Chet Baker fue un intérprete legendario. Trompeta y voz del jazz capaz de generar una atención en las salas que, curiosamente, es una de las sensaciones más documentadas en las crónicas desde los 50 y hasta su muerte. Silencio para capturar un icono tan retratado que incluso en 2018 se reeditaron 18 de sus discos más importantes forrados de las estampas que William Claxton captó. Este fotógrafo no menos legendario admitió que fue una suerte tener a Baker frente al objetivo. En Jazz Images, revista a la que sirvió y que encumbró a tantos, le compraban absolutamente todo lo que tuviera de Baker. Las chicas aporreaban el cristal de los quioscos desde Manhattan a cualquier barrio de Los Ángeles. Querían poseer a ese chico. A esa divinidad que, por si fuera poco, interpretaba con una pasmosa facilidad aquellas canciones. Canciones que, como recuerdan los músicos que le acompañaron, se aprendía sin partituras, con una sola escucha. Tenía eso que llama ‘oído absoluto’. ¿Y qué más?
Baker tenía tantos dones que resultaba insoportable. Incluso para él mismo. Es lo que supura en el documental Let’s Get Lost (Bruce Weber, 1988), inmejorable epílogo a una vida y cuyo director, por cierto, acabó pagando buena parte de la repatriación del cuerpo a EE UU y el sepelio. «Baker deformó su discografía a base de grabaciones de todo tipo. Cualquier tipo que le contrataba, grababa la actuación y al final de la misma le ofrecía darle 500, 600 o 1.000 dólares si firmaba los derechos para distribuirla. Cogía la pasta y se iba a pillar», así lo resume De la Cavada. «Era algo absurdo ir a las tiendas de discos y encontrar docenas de álbumes inéditos de Baker». Una fuente inagotable de grabaciones en sellos italianos, franceses o alemanes. Directos y más directos a los que ahora se podría sumar el que se halla detrás de esta instantánea.

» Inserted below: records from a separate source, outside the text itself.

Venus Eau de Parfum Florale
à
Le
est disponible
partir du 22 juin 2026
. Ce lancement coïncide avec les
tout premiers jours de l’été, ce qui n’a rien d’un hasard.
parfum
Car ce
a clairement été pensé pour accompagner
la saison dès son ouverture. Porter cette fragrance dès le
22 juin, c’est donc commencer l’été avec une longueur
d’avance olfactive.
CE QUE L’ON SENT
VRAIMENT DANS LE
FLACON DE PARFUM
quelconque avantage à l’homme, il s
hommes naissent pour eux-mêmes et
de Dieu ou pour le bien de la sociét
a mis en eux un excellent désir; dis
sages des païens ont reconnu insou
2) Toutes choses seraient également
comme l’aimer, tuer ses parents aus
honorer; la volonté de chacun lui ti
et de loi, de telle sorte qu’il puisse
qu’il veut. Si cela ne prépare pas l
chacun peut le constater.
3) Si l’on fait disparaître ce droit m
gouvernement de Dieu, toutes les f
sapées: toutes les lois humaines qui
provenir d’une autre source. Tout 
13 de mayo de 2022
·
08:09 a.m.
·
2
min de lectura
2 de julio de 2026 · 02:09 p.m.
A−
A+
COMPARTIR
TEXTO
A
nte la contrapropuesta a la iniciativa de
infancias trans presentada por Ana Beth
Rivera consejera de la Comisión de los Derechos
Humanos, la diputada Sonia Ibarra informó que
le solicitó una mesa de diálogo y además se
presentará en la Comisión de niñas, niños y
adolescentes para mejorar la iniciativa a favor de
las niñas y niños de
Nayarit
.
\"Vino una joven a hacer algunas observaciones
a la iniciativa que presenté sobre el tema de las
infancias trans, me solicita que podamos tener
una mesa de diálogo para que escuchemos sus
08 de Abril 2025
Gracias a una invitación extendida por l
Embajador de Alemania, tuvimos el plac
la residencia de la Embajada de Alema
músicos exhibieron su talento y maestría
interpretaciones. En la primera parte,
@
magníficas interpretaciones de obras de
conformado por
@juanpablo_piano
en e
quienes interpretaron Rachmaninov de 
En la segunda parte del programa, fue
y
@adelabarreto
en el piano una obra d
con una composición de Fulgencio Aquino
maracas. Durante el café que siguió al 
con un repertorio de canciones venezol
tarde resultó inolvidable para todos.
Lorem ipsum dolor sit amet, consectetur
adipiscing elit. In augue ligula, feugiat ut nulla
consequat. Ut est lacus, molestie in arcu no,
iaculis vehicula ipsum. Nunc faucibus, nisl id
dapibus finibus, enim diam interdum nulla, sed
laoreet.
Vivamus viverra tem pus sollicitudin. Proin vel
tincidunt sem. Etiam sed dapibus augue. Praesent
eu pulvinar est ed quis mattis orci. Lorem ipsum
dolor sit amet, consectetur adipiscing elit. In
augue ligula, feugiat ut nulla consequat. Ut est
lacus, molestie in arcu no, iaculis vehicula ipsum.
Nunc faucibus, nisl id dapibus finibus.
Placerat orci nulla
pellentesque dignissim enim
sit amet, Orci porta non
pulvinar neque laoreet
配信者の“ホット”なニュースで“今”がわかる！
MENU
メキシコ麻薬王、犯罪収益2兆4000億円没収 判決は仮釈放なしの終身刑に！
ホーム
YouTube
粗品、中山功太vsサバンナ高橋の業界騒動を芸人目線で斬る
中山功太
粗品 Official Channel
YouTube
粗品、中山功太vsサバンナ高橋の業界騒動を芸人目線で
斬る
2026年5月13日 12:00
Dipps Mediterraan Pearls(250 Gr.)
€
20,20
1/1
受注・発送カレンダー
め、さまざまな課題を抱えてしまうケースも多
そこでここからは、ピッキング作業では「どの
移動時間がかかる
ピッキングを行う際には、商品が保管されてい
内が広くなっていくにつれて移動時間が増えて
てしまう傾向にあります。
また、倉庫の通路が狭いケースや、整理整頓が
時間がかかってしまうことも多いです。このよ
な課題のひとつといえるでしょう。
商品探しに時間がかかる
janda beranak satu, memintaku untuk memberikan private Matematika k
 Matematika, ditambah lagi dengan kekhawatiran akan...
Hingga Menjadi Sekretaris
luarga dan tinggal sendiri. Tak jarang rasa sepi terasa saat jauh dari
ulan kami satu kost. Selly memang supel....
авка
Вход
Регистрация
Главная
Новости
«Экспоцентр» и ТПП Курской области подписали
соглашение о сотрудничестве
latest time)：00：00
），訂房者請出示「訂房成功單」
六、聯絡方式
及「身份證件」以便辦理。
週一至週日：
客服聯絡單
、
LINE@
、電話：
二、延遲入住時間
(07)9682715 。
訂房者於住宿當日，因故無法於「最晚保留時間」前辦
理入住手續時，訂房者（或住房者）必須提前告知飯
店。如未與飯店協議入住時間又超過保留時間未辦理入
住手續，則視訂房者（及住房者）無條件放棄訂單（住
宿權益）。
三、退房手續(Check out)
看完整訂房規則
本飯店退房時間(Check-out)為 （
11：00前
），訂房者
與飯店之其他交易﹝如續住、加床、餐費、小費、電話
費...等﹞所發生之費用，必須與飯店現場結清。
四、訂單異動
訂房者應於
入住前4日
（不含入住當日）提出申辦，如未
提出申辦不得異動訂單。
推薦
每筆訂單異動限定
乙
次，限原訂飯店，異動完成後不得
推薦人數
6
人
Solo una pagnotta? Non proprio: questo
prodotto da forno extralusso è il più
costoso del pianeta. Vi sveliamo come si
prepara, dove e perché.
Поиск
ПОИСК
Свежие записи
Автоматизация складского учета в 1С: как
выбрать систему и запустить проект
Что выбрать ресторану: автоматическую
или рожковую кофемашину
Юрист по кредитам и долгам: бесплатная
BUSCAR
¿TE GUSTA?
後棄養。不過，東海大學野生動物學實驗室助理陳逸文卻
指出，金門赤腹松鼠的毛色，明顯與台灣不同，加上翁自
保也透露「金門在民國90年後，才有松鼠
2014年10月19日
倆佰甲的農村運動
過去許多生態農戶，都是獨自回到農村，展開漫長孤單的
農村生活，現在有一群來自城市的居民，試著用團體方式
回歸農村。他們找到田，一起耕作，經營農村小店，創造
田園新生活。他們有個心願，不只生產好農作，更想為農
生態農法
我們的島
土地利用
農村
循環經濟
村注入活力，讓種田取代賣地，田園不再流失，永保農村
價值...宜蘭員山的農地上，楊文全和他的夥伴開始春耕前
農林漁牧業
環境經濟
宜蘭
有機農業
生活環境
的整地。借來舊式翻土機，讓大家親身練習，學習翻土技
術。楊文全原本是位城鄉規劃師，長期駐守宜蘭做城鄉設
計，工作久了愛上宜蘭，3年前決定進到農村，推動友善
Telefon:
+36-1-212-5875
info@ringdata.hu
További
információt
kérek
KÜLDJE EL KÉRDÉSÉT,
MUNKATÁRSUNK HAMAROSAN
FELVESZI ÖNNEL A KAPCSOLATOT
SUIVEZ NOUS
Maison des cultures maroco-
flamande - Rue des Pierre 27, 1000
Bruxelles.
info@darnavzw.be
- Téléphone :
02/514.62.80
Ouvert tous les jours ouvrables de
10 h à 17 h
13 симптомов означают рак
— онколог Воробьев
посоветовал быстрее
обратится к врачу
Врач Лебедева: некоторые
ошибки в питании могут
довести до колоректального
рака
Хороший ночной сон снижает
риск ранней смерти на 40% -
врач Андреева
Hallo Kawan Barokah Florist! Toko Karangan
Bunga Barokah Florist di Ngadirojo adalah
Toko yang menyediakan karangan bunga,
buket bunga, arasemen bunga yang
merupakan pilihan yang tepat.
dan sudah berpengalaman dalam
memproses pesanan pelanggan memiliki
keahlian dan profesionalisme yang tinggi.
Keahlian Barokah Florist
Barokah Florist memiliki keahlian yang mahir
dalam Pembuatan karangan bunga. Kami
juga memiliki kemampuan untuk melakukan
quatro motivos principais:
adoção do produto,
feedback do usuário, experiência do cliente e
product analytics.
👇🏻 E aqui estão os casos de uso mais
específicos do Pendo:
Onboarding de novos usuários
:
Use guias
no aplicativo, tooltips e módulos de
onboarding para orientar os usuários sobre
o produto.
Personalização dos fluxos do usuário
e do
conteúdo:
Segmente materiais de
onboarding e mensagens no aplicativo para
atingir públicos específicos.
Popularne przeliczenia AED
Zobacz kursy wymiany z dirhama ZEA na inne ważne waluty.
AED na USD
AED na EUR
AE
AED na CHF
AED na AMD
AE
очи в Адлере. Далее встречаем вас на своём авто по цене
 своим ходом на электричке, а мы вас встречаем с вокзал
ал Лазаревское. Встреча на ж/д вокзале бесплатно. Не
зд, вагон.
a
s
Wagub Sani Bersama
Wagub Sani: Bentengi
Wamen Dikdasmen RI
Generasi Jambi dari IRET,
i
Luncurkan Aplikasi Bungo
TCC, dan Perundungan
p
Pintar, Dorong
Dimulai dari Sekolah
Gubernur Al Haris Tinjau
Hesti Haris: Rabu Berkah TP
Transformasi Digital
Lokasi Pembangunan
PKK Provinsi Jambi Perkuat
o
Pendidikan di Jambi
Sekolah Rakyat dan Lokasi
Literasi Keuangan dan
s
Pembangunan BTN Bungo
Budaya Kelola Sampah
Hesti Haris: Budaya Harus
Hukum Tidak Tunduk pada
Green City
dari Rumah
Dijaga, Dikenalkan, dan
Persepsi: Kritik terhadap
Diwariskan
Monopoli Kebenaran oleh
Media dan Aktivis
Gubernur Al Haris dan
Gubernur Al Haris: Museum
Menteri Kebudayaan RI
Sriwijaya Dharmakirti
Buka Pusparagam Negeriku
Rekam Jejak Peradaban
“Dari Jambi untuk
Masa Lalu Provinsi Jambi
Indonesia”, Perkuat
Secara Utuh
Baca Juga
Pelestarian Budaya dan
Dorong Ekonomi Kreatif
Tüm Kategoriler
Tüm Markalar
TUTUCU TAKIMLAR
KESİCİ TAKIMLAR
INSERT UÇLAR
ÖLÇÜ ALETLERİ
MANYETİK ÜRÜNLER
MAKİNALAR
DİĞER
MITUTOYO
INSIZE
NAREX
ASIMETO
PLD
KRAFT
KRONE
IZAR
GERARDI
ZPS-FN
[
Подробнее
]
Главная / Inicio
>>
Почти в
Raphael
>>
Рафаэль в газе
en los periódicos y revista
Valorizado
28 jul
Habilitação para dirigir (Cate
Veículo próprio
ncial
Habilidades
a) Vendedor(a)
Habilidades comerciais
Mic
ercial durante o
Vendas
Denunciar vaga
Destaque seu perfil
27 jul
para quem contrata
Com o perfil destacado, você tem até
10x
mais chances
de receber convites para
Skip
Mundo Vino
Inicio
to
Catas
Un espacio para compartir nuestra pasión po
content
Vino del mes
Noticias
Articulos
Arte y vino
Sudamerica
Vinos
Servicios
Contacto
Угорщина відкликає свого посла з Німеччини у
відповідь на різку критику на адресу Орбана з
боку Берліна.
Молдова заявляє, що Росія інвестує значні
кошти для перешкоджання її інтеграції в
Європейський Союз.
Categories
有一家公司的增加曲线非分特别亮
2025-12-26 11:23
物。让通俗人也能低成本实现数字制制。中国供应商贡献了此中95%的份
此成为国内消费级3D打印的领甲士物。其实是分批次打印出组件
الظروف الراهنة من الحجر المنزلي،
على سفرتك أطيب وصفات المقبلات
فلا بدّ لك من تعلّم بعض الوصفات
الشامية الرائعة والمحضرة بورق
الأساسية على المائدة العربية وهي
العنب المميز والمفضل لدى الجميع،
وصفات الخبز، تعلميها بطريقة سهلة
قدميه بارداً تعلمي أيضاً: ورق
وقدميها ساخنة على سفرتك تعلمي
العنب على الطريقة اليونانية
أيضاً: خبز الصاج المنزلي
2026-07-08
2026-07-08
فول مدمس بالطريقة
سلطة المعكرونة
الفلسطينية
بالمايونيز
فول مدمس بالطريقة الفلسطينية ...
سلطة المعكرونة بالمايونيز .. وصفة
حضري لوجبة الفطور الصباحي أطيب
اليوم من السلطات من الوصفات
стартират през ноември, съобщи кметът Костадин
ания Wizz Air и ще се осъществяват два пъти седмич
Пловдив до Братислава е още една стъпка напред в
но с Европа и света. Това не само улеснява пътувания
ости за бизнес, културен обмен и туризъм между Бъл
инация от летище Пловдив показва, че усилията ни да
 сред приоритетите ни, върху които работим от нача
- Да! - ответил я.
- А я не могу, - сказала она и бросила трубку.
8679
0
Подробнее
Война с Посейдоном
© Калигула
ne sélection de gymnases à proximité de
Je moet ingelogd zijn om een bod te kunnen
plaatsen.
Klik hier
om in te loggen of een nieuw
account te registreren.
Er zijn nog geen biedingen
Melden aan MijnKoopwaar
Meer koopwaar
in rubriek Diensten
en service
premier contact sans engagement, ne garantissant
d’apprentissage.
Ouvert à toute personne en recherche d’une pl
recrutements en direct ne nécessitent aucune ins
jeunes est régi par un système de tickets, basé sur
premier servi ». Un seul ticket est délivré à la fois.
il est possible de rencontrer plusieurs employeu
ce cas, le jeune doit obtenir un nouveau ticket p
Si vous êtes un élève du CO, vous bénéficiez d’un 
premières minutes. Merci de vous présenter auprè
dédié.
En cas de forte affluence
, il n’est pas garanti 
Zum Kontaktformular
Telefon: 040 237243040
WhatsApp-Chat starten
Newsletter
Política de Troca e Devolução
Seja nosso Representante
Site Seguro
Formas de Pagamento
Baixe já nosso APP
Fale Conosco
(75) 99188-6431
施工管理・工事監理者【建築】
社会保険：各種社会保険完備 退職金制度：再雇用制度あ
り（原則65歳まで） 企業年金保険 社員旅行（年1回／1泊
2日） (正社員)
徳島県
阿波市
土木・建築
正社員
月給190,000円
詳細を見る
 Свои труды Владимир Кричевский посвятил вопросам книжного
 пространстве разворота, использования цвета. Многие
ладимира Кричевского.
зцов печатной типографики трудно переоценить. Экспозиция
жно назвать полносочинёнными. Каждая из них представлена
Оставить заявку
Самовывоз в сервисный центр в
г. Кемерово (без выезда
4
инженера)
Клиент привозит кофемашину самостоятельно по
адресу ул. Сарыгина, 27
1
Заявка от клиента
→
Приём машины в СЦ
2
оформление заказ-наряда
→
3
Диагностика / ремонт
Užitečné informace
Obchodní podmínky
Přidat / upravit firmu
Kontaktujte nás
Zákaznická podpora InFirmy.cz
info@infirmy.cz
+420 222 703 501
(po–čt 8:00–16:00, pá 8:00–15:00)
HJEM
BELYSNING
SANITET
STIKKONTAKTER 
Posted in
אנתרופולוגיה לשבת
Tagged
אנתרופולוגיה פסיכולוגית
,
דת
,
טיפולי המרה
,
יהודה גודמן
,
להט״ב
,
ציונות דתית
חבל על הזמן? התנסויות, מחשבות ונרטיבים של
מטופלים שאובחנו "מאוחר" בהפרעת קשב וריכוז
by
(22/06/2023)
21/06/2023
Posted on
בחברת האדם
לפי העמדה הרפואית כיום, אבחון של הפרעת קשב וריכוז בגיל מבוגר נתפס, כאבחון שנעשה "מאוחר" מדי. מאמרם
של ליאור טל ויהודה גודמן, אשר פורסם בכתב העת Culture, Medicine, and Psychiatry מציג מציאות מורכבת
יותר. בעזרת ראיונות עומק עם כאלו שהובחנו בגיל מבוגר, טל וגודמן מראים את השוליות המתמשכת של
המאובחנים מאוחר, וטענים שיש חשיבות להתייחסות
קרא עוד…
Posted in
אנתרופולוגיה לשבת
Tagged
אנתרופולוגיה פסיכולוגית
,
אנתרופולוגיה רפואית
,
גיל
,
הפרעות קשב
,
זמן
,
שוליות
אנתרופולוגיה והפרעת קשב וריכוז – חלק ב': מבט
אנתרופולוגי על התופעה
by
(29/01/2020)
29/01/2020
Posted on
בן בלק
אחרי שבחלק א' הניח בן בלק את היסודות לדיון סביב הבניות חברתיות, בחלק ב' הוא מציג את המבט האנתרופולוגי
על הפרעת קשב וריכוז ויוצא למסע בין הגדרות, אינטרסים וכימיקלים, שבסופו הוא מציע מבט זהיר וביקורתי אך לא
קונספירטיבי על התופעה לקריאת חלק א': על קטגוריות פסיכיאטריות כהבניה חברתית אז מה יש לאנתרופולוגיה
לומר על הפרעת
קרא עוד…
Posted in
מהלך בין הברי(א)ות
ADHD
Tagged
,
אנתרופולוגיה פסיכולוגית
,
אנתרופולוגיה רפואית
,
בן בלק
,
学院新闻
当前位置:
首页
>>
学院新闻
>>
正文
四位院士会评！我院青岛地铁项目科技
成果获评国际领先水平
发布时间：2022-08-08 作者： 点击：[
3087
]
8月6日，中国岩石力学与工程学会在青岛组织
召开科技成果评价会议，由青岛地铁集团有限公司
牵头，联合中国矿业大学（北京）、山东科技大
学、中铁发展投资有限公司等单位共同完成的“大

Martí cuenta por primera vez en GQ que el concierto de Valencia «está perfectamente grabado y listo para su publicación». Negociación mediante con uno de los sellos de referencia del jazz europeo, se editará como uno de sus últimos directos. El último en España. De aquella noche rescatamos 30 años después esta imagen, con toda la profundidad que la fotografía de Vicent nos ofrece. Luces y sombras, con la trompeta caída. Ángel y demonio. Mito y maldito. Deformado en el objetivo antes de fundirse a negro con los ojos cerrados.